• Records for this task:
····················

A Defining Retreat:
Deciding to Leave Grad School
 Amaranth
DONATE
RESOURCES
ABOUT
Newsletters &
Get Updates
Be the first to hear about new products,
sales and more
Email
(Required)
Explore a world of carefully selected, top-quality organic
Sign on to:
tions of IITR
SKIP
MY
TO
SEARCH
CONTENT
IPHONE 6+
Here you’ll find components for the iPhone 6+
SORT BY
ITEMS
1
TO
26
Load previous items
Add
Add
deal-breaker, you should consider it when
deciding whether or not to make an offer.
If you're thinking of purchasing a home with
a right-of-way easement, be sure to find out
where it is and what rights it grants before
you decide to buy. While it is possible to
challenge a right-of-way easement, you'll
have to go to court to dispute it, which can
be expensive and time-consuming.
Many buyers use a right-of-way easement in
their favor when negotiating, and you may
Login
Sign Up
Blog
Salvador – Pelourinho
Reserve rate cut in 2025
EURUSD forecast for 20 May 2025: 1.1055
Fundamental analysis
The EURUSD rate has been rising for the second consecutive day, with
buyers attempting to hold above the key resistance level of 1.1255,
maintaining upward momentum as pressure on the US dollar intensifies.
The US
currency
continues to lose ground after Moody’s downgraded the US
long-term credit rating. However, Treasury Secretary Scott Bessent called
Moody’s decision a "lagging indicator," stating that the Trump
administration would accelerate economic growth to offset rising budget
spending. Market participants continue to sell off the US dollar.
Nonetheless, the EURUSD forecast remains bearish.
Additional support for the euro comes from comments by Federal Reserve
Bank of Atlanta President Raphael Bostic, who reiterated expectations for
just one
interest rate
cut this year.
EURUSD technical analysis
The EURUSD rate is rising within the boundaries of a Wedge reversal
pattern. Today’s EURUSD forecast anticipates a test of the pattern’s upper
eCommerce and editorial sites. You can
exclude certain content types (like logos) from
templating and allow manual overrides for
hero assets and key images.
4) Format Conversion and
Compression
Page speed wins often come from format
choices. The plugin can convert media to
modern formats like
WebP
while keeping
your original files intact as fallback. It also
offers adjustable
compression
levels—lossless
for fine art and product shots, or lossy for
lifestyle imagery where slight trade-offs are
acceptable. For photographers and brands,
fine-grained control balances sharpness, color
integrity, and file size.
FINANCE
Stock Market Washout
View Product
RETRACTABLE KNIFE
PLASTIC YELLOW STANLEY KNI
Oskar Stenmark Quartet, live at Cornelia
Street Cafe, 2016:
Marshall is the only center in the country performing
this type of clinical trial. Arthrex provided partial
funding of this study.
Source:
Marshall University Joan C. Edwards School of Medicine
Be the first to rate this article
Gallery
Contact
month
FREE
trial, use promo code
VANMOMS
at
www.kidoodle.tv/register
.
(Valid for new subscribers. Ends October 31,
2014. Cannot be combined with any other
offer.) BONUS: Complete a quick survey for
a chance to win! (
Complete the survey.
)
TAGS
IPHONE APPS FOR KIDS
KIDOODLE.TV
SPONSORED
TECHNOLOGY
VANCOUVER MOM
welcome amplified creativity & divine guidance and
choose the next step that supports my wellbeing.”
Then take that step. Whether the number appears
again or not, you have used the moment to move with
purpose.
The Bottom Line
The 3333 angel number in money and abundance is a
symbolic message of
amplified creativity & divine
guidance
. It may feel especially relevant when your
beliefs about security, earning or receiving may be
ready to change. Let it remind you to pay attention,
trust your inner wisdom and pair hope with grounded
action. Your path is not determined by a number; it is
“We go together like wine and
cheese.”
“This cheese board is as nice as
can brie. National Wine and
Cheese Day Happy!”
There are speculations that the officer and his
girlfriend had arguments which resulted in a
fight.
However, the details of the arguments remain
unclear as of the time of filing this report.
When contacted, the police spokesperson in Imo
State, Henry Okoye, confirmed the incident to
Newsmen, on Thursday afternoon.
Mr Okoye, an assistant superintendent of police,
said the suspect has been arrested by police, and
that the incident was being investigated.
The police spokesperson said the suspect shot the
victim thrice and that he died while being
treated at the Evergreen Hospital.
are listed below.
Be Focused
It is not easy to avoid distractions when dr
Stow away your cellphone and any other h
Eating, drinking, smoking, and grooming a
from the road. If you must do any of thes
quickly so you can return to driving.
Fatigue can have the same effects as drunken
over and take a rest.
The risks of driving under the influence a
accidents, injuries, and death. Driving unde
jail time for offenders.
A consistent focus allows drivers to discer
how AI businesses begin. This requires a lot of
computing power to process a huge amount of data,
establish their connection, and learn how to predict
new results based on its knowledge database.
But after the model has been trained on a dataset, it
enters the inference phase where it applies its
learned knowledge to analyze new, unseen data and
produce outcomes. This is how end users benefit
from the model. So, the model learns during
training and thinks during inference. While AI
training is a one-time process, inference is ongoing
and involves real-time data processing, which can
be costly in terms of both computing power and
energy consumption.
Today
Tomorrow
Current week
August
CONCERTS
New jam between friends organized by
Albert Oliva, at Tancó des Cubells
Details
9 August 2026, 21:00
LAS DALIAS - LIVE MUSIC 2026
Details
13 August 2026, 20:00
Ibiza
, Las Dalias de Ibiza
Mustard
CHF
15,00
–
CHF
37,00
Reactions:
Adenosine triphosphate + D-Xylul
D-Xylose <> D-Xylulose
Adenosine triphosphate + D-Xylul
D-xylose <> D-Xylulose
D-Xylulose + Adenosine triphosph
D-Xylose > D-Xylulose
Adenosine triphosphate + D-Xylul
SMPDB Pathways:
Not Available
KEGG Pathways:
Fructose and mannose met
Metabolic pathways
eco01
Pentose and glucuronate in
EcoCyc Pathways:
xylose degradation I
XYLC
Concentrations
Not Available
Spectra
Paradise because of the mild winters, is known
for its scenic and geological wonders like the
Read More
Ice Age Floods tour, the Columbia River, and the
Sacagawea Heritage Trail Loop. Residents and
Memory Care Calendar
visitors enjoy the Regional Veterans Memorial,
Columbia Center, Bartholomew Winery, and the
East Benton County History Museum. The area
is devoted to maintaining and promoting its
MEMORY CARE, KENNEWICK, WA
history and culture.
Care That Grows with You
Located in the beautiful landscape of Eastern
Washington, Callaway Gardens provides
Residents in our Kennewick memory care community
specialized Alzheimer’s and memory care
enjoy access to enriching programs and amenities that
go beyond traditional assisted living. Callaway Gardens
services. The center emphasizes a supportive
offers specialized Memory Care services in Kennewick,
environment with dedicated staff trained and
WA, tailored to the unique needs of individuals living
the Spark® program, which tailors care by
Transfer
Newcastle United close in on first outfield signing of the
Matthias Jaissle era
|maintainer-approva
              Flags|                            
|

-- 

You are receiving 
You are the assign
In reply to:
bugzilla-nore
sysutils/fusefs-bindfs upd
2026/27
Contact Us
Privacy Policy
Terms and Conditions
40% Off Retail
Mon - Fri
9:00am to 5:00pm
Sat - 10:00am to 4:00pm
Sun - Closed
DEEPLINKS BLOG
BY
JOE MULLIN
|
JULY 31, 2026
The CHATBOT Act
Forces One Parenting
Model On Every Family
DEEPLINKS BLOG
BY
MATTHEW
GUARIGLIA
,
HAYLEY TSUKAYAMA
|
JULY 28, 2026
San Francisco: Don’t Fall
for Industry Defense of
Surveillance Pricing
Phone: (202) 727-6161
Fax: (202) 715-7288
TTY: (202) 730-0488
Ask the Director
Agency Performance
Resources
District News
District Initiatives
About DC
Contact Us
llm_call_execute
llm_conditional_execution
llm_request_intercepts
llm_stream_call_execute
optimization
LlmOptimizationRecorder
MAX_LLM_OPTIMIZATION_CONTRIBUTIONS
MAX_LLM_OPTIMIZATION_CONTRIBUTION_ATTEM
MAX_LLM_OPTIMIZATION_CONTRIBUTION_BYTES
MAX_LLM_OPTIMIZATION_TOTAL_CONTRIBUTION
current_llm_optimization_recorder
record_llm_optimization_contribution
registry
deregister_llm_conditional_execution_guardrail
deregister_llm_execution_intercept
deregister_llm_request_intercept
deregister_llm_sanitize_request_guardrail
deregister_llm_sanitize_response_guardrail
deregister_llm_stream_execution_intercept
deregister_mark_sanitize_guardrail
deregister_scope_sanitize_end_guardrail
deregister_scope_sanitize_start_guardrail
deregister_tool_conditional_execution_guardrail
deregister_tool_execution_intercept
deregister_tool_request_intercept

····················

Count every line in the listing above that holds "trained", then report only the count.

• Output for this task: 2